Im Ruhrpott ist man ehrlich, trägt sein Herz auf der Zunge und sagt wie's is'. Das ist allgemein bekannt, und deshalb lebt man gerne in einer der ärmsten Regionen Deutschlands. Diese Weisheiten, die ja auch allesamt richtig sind, hört man nicht nur von Leuten des Stadt-Marketing, am Kiosk oder von Zugezogenen, sondern gestern Abend (10.11.) auch auf dem roten Teppich in der UCI Kinowelt in Bochum: Dort feiert die Verfilmung von Frank Goosens Kurzgeschichten-Band „Radio Heimat" Premiere, ein rundum gelungenes Denkmal an eine Jugend zwischen sterbenden Zechen, Rauchschwaden in Eckkneipen und und und.
Und da sagt man auf dem roten Teppich eben, was man so zu sagen hat: Ralf Richter lobt die Ehrlichkeit des Reviers, ein paar Meter weiter unterschreibt Co-Produzent Adolf Winkelmann Autogramme, der kleine Star aus seinem jüngsten Meisterwerk „Junges Licht", Oscar Brose, begleitet ihn, Pott-Prominenz wie die Ska-Punk-Band Sondaschule ist auch zu Gast und noch ein paar Meter weiter spricht Frank Goosen mit Reportern über seine Jugend in den 80ern und dass „etwas verloren gegangen" sei.
Die Antwort darauf was, gibt der Film: Die Geschichte von Frank (David Hugo Schmitz) und seinen Kumpels, die eigentlich nichts weiter wollen, als endlich ein Mädel abschleppen. Leidliche Tipps geben „Vatter" und der „Laberfürst" aus dem Schrebergarten. Auch eine Bandgründung zwecks Balz steht zur Debatte, aber dann versuchen's die Jungs erstmal bei der Tanzschule. Das romantische Finale findet letztlich auf Klassenfahrt statt, trotz Terror-Pauker. Eben dieses Miteinander, diese sympathische Provinzialität einer Metropol-Region, ja, die ist verloren gegangen.
„Und heute ist sogar eine der Frauen da, die auf dieser Klassenfahrt dabei war", freut sich Goosen im Anschluss an den Film.
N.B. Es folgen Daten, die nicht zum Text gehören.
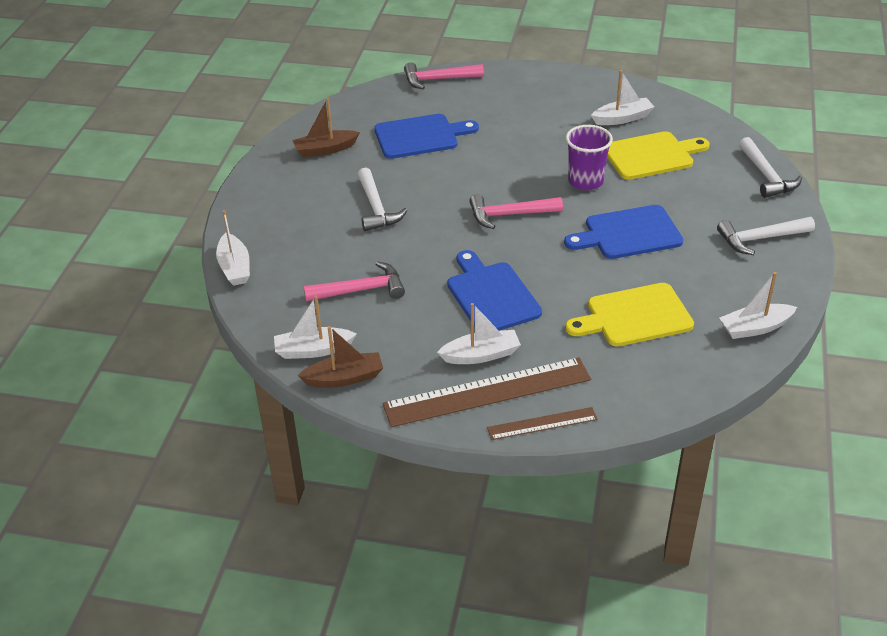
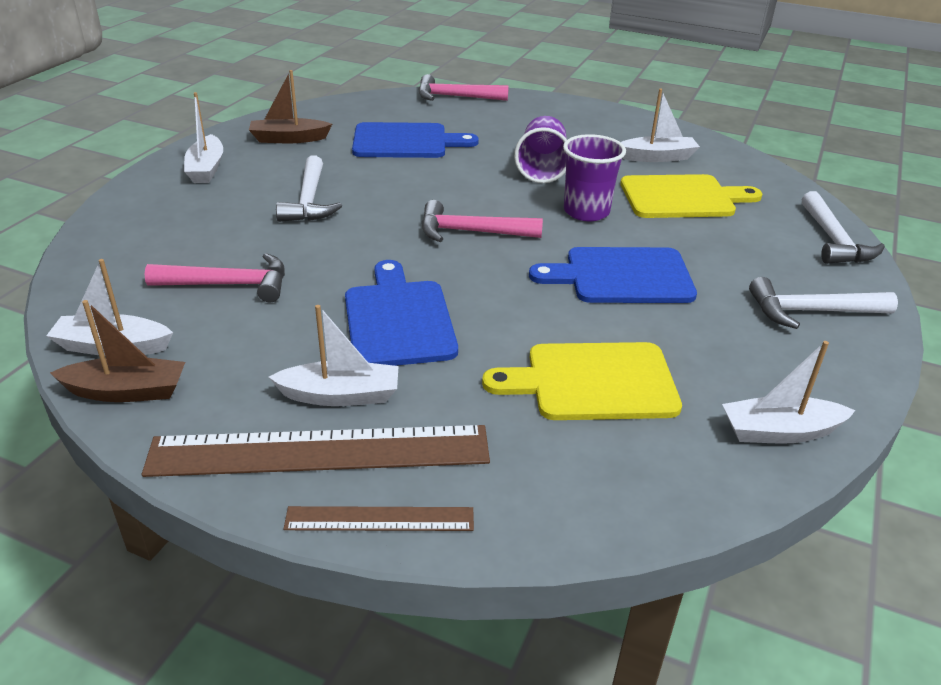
camera: 10 degrees right, 5 degrees down
white boat [216,210,250,286] -> white boat moved to [184,92,223,183]
none -> purple cup [514,116,567,183]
Ja, „Radio Heimat" ist ein Herzensprojekt, das spürt man in jeder Sekunde. Regissseur Matthias Kutschmann inszeniert sein Kino-Debüt als Highschool-Komödie, nur eben im Pott – die Kombination geht auf. Mehr noch, sie funktioniert sogar besser als die Plastik-Produktionen, die dieses Genre seit jeher bestimmen: denn „Radio Heimat" ist echt, authentisch, man erkennt sein geliebtes Revier wieder. Und das schreibt ein Zugezogener, der sich nur zum Teil in jene verlorene Jugend hineinfühlen kann – das spricht für das Können aller an diesem Film Beteiligten.
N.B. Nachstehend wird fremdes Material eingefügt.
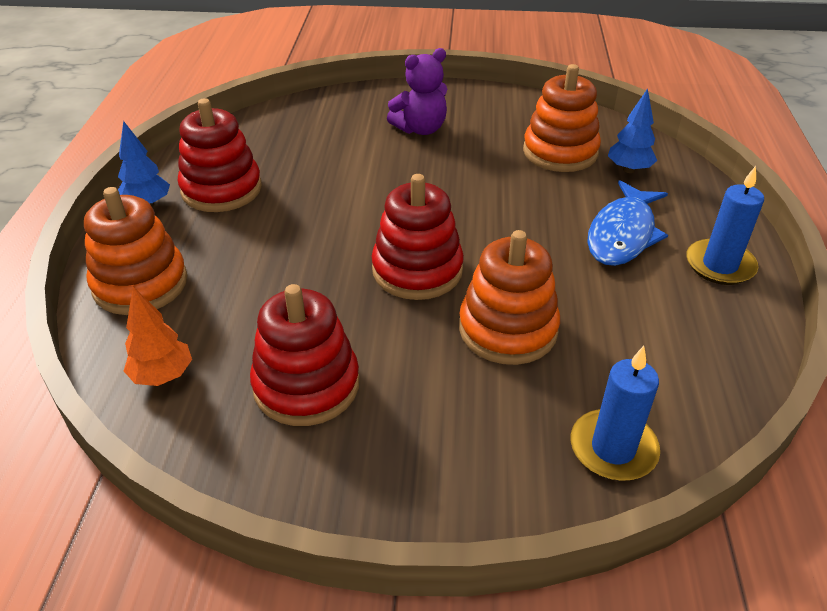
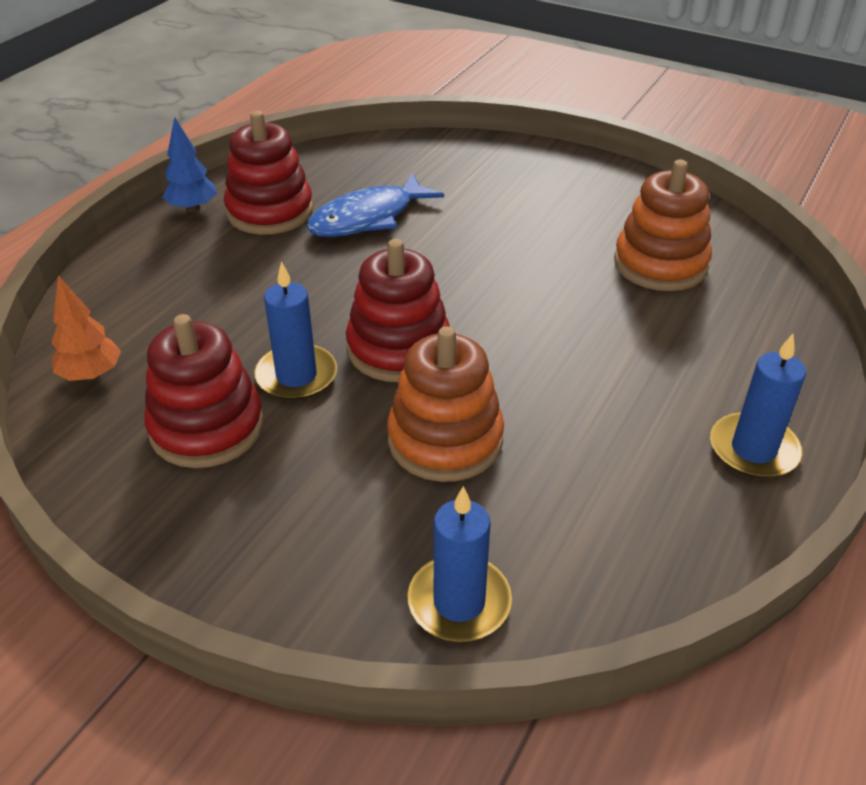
camera: 25 degrees right, 0 degrees up
orange stacking toy [84,187,187,315] -> none
purple teddy bear [387,48,447,135] -> none
blue fish [587,181,668,266] -> blue fish moved to [306,173,444,237]
blue tree [608,88,657,173] -> none
none -> blue candle [254,261,337,400]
Trotzdem: Nach „Junges Licht", der Wiederauflage der Winkelmann'schen Ruhrpott-Trilogie und jetzt eben „Radio Heimat" würde man sich freuen, endlich mal Filme über das heutige Leben im Revier zu sehen; Filme, die mehr schaffen, als die Vergangenheit in Szene zu setzen.
Damit wir uns nicht falsch verstehen: „Radio Heimat" ist eine rundum gelungene Komödie, ein Heimatfilm, der dieser schwierigen Heimat gerecht wird. Wer seine Kinokarte für „Radio Heimat" kauft, wird nicht enttäuscht, sondern lachen und zufrieden den Saal verlassen.
Aber was „verloren" ist, das bleibt nunmal verloren. Film kann alte Zeiten nicht wieder lebendig machen, ihnen höchstens ein Denkmal setzen – das ist hier absolut gelungen. Und damit dürfte es doch jetzt genug sein mit der ewigen Selbstbespiegelung des Reviers.
Ach, nee. Nächstes Jahr kommt ja die nächste Goosen-Verfilmung, „Sommerfest" von Regisseur Sönke Wortmann in die Kinos. Aber dann is' – bei aller Heimatliebe – auch wirklich mal Schluss.